Aku menggeleng, "Aku ingin pulang ke apartemenmu."
Raymond menatapku dengan sedikit bingung, "Kenapa? Kamu tahu, Papamu yang paling bersemangat ingin kamu pulang kerumah."
"Entahlah, aku merasa tidak bisa pulang kesana."
Raymond menggenggam tanganku. "Aku tidak tahu apa yang ada dipikiranmu, tapi jika memang kamu maunya seperti itu akan coba ku bicarakan dengan om Carlson."
"Raymond.."
"Hmmm.. Kenapa? Bicara saja, jangan ragu."

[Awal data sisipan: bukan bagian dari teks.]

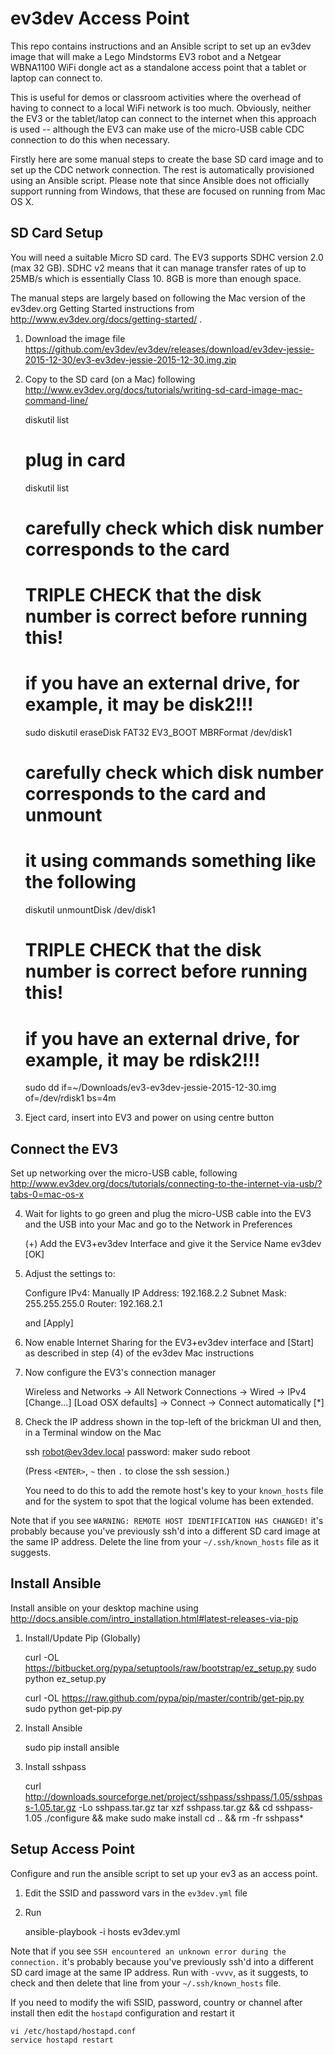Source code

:# ev3dev Access Point

This repo contains instructions and an Ansible script to set up an ev3dev image
that will make a Lego Mindstorms EV3 robot and a Netgear WBNA1100 WiFi dongle
act as a standalone access point that a tablet or laptop can connect to.

This is useful for demos or classroom activities where the overhead of having
to connect to a local WiFi network is too much.  Obviously, neither the  EV3 or
the tablet/latop can connect to the internet when this approach is used --
although the EV3 can make use of the micro-USB cable CDC connection to do this
when necessary.

Firstly here are some manual steps to create the base SD card image and to set
up the CDC network connection.  The rest is automatically provisioned using an
Ansible script.  Please note that since Ansible does not officially support
running from Windows, that these are focused on running from Mac OS X.


## SD Card Setup

You will need a suitable Micro SD card.  The EV3 supports SDHC version 2.0 (max
32 GB).  SDHC v2 means that it can manage transfer rates of up to 25MB/s which
is essentially Class 10.  8GB is more than enough space.

The manual steps are largely based on following the Mac version of the
ev3dev.org Getting Started instructions from http://www.ev3dev.org/docs/getting-started/ .

   1. Download the image file
      https://github.com/ev3dev/ev3dev/releases/download/ev3dev-jessie-2015-12-30/ev3-ev3dev-jessie-2015-12-30.img.zip

   2. Copy to the SD card (on a Mac) following http://www.ev3dev.org/docs/tutorials/writing-sd-card-image-mac-command-line/

        diskutil list

        # plug in card

        diskutil list

        # carefully check which disk number corresponds to the card
        # TRIPLE CHECK that the disk number is correct before running this!
        # if you have an external drive, for example, it may be disk2!!!
        sudo diskutil eraseDisk FAT32 EV3_BOOT MBRFormat /dev/disk1

        # carefully check which disk number corresponds to the card and unmount
        # it using commands something like the following
        diskutil unmountDisk /dev/disk1

        # TRIPLE CHECK that the disk number is correct before running this!
        # if you have an external drive, for example, it may be rdisk2!!!
        sudo dd if=~/Downloads/ev3-ev3dev-jessie-2015-12-30.img of=/dev/rdisk1 bs=4m

   3. Eject card, insert into EV3 and power on using centre button


## Connect the EV3

Set up networking over the micro-USB cable, following
http://www.ev3dev.org/docs/tutorials/connecting-to-the-internet-via-usb/?tabs-0=mac-os-x

   4. Wait for lights to go green and plug the micro-USB cable into the EV3 and
   the USB into your Mac and go to the Network in Preferences

        (+) Add the EV3+ev3dev Interface and give it the Service Name ev3dev
        [OK]

   5. Adjust the settings to:

        Configure IPv4: Manually
        IP Address:  192.168.2.2
        Subnet Mask: 255.255.255.0
        Router:      192.168.2.1

      and [Apply]

   6. Now enable Internet Sharing for the EV3+ev3dev interface and [Start] as described in step (4) of the ev3dev Mac instructions

   7. Now configure the EV3's connection manager

        Wireless and Networks -> All Network Connections -> Wired
        -> IPv4
        [Change...]
        [Load OSX defaults]
        -> Connect
        -> Connect automatically [*]

   8. Check the IP address shown in the top-left of the brickman UI and then, in a Terminal window on the Mac

        ssh robot@ev3dev.local
        password: maker
        sudo reboot

      (Press `<ENTER>`, `~` then `.` to close the ssh session.)

      You need to do this to add the remote host's key to your `known_hosts` file and for the system to spot that the logical volume has been extended.

Note that if you see `WARNING: REMOTE HOST IDENTIFICATION HAS CHANGED!`
it's probably because you've previously ssh'd into a different SD card image
at the same IP address.  Delete the line from your `~/.ssh/known_hosts` file
as it suggests.

## Install Ansible

Install ansible on your desktop machine using http://docs.ansible.com/intro_installation.html#latest-releases-via-pip

   1. Install/Update Pip (Globally)

        curl -OL https://bitbucket.org/pypa/setuptools/raw/bootstrap/ez_setup.py
        sudo python ez_setup.py

        curl -OL https://raw.github.com/pypa/pip/master/contrib/get-pip.py
        sudo python get-pip.py

   2. Install Ansible

        sudo pip install ansible

   3. Install sshpass

        curl http://downloads.sourceforge.net/project/sshpass/sshpass/1.05/sshpass-1.05.tar.gz -Lo sshpass.tar.gz
        tar xzf sshpass.tar.gz && cd sshpass-1.05
        ./configure && make
        sudo make install
        cd .. && rm -fr sshpass*

## Setup Access Point

Configure and run the ansible script to set up your ev3 as an access point.

   1. Edit the SSID and password vars in the `ev3dev.yml` file

   2. Run

        ansible-playbook -i hosts ev3dev.yml


Note that if you see `SSH encountered an unknown error during the connection.`
it's probably because you've previously ssh'd into a different SD card image
at the same IP address.  Run with `-vvvv`, as it suggests, to check and then
delete that line from your `~/.ssh/known_hosts` file.

If you need to modify the wifi SSID, password, country or channel after install
then edit the `hostapd` configuration and restart it

    vi /etc/hostapd/hostapd.conf
    service hostapd restart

"Boleh minta dipeluk?" Tanyaku sedikit ragu.
"Hahaha... Dasar."
Raymond kemudian bangkit dan memelukku lembut. Aku menghirup aroma tubuh Raymond yang khas. Baunya seperti bau hujan bercampur dengan bau pinus. Menenangkan sekali.
"Raymond, terima kasih."
"Untuk apa?" Raymond melepaskan pelukannya dan menatapku lekat.
"Kerena kamu selalu ada untukku dan selalu menjaga... Hmpphh." Aku menutup mulutku menahan rasa mual yang tiba-tiba saja menyerangku.
"Lennox.."
"Aku baik-baik saja, mungkin karena kondisiku memang belum stabil." Ujarku sambil tersenyum.
"Apa mau tidur lagi?"
"Apa boleh? Ini kan masih pagi."
"Siapa yang akan melarangmu, tidurlah lagi."
"Ray." Panggilku pelan.
"Mmn.. Ada apa? Bukannya mau tidur?"
"Nanti sampaikan maafku pada Eckart, maaf aku tidak mengingatnya."
Raymond tersenyum dan mengecup pucuk kepalaku, "Nanti aku sampaikan, sekarang jangan banyak pikiran, okay?"
Aku pun mengangguk. Ya, aku harus fokus pada penyembuhanku dulu, tidak perlu banyak pikiran.
Raymond mengelus rambutku lembut. Entah kenapa, rasanya nyaman sekali dan ini membuatku mengantuk. Mataku perlahan terpejam dan akupun tertidur lelap.